- CONSIGNE DE TRAVAIL A -
Dans le texte sur la critique du fonctionnalisme urbain, de quel ouvrage et de quelle année provient la citation d'Henri Lefebvre ?
- CONSIGNE DE TRAVAIL B -
Poursuivez le texte sur la critique du fonctionnalisme urbain après sa dernière phrase.

- TEXTE PRÉSENTÉ -
+-------+
S’appuyant sur les recherches du CSU (Centre de sociologie urbaine), Henri Lefebvre contribuera à démystifier le caractère réducteur du « fonctionnalisme », en précisant que « l’habiter était une pratique millénaire, mal exprimée, mal portée au langage et au concept, plus ou moins vivante et dégradée, mais qui restait concrète, c’est-à-dire à la fois fonctionnelle, multifonctionnelle, transfonctionnelle. » (La révolution urbaine, 1970, p.110).
L’architecte Aldo Rossi, l’un des théoriciens de l’approche typo-morphologique de la ville, défend un point de vue proche, lorsqu’en procédant à une « Critique du fonctionnalisme primaire », il affirme que « La méthode qui consiste à expliquer les faits urbains par leur fonction n’éclaire à [s]on avis en rien leur constitution et leur conformation » et conclut à la « complexité des faits urbains » : « L’élément fondamental à retenir de tout ceci est donc la conception de la ville comme totalité et l’idée qu’on peut s’approcher d’une compréhension de cette totalité en étudiant ses différentes manifestations et la façon dont elle se comporte » (« L’architecture de la ville », 1981, p. 40).
+-------+
- MATÉRIEL FOURNI -
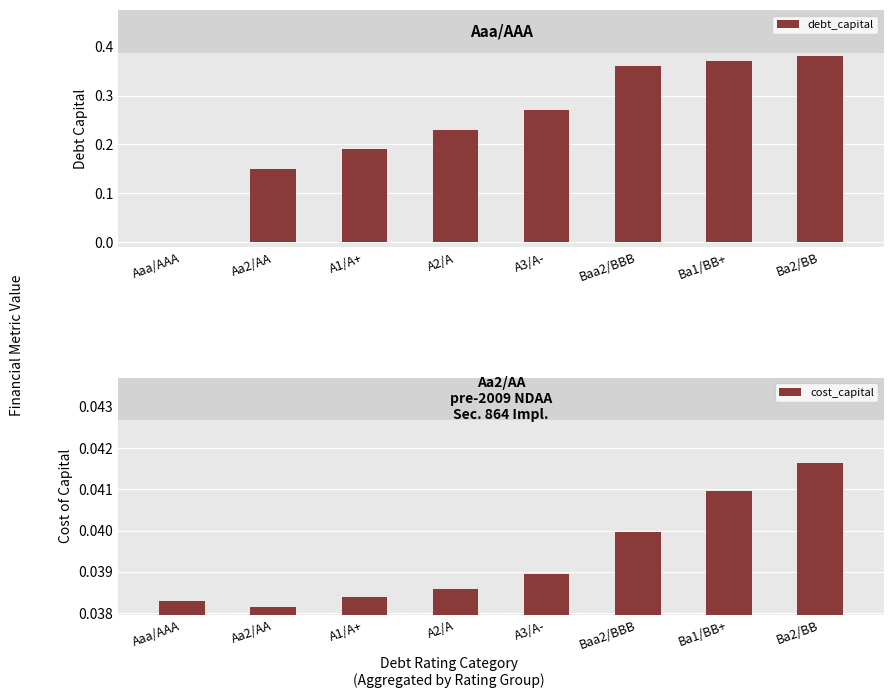

List the series in order of their peak value, highest first.

debt_capital, cost_capital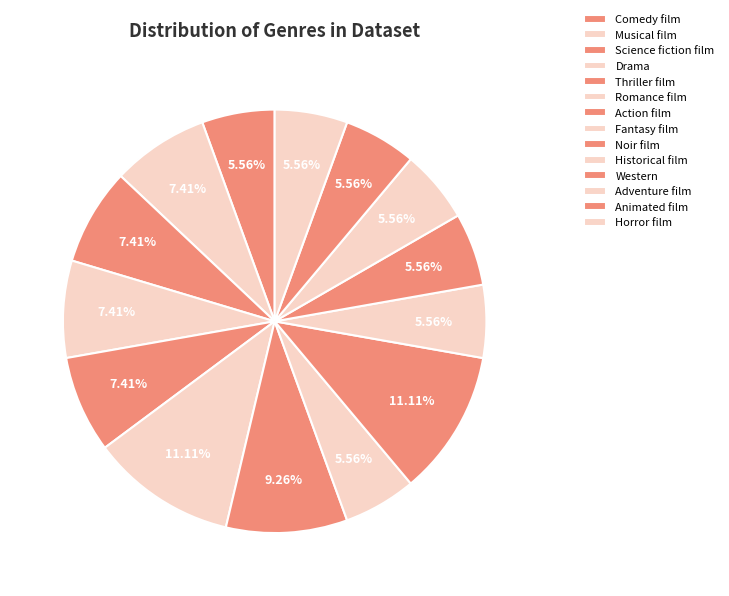

How many segments does this pie chart have?

14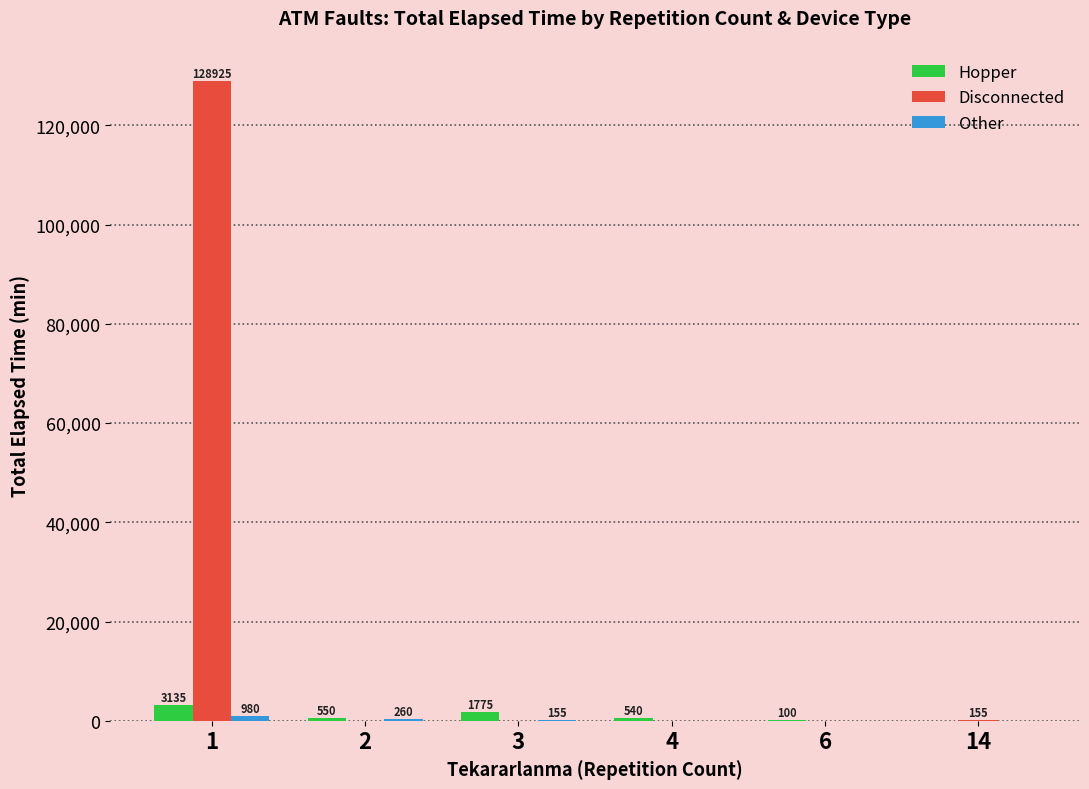

At which label does Hopper first exceed 550?

1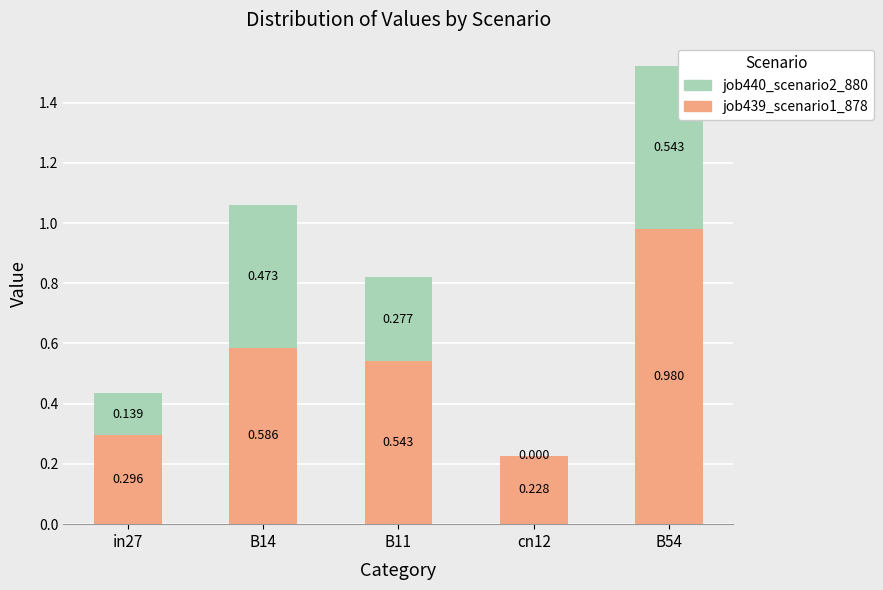

Count the job440_scenario2_880 values in the range 0 to 1.

5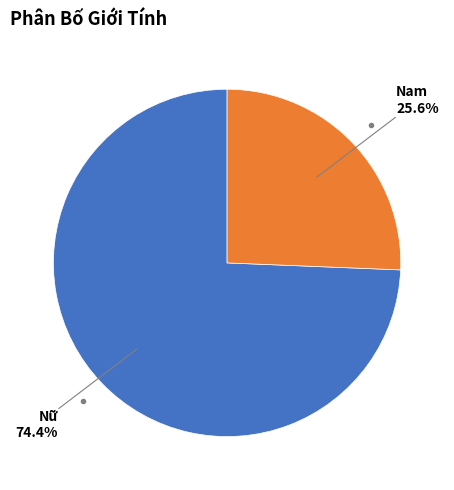

Does any single category account for the majority?

Yes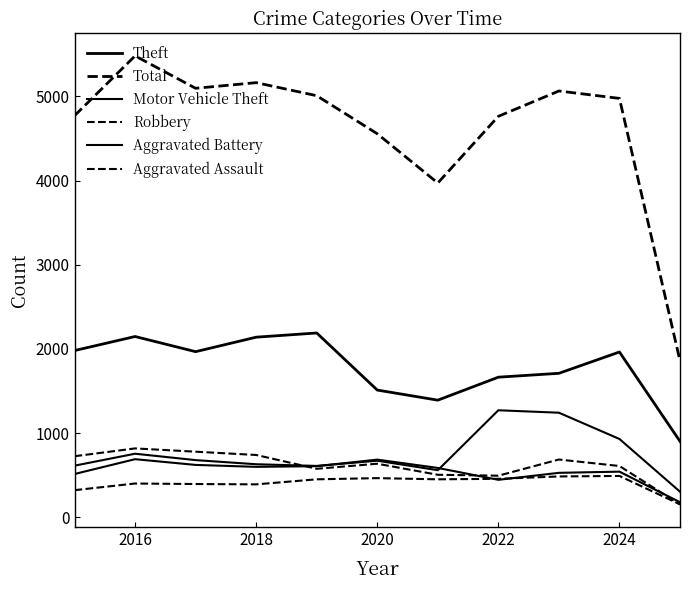

How many lines are shown in the chart?

6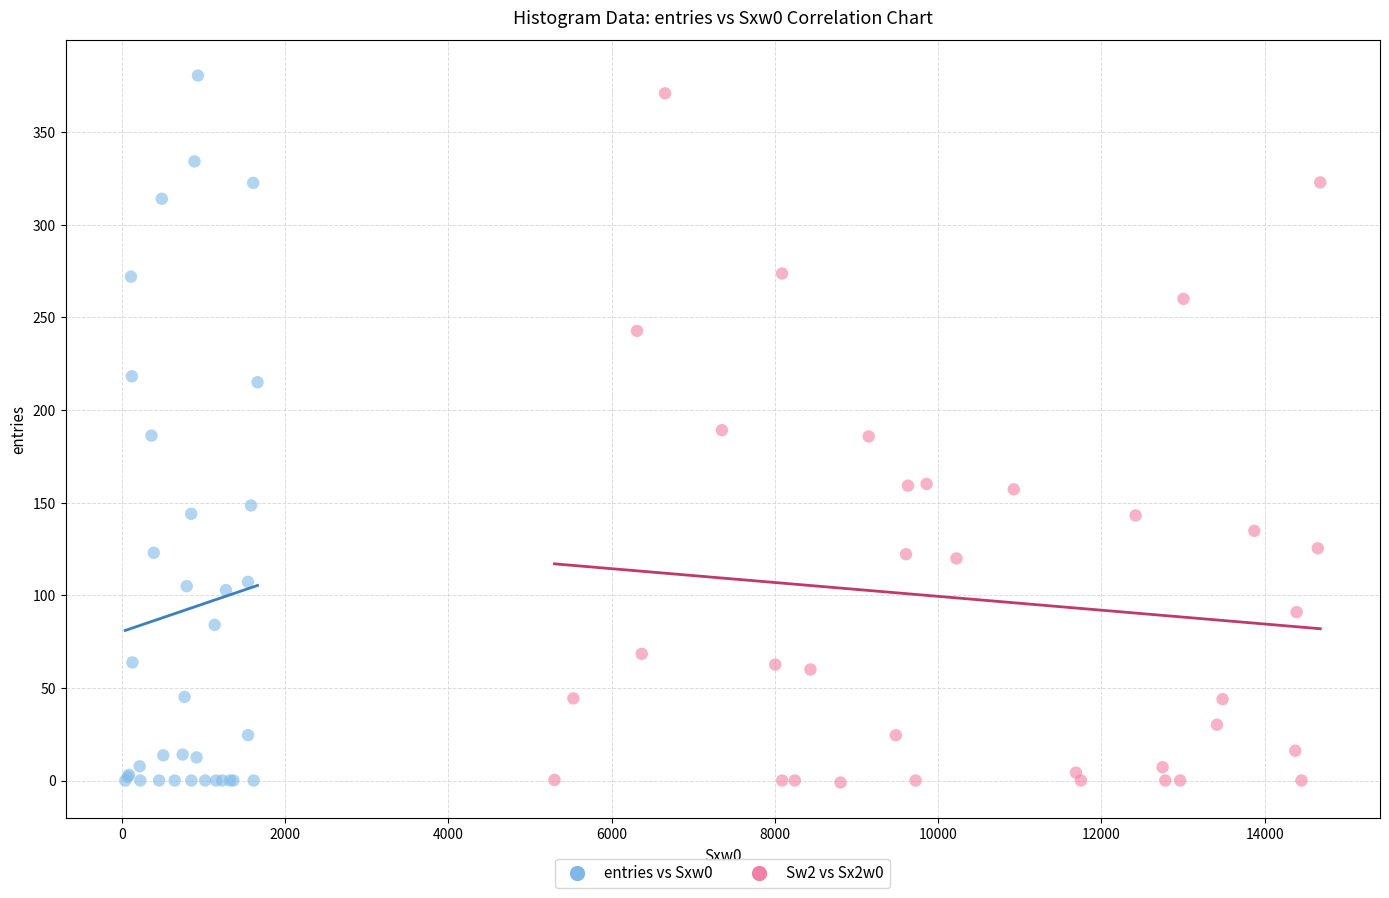

What are all the series names shown in the legend?

entries vs Sxw0, Sw2 vs Sx2w0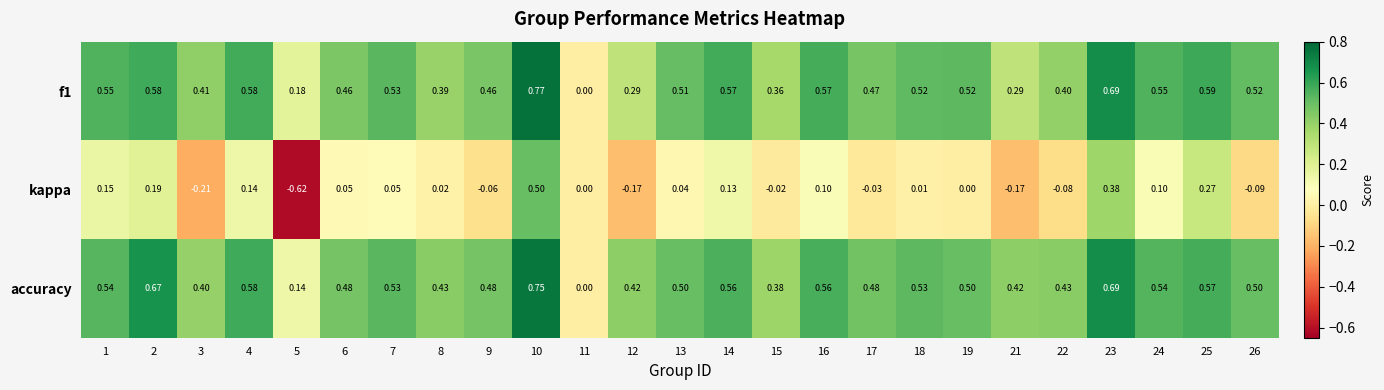

How many values in the f1 series exceed 0?

24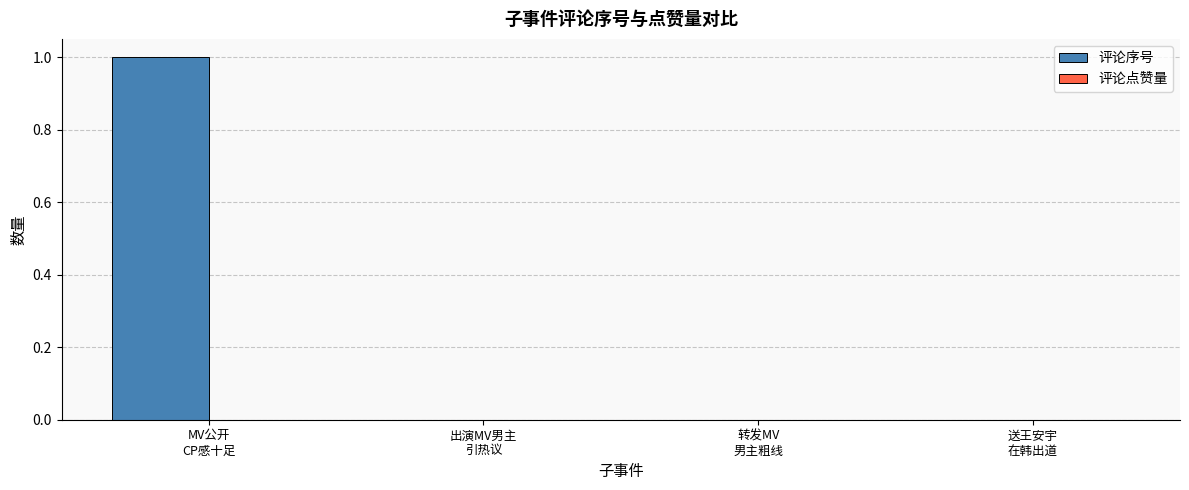

What is the greatest value displayed?

1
+-------+
- RÉSULTAT DE L'EXERCICE A -
De La révolution urbaine, 1970.

- RÉSULTAT DE L'EXERCICE B -
Si, aujourd’hui, l’examen des fonctions urbaines, la prise en compte des fonctions élémentaires du logement, restent des objets d’études qui ne sont pas négligés, on porte aussi une égale attention à d’autres dimensions qui leur sont liées et en redistribue l’économie, à l’abri d’une hégémonie de la « mécanique » fonctionnaliste réductrice.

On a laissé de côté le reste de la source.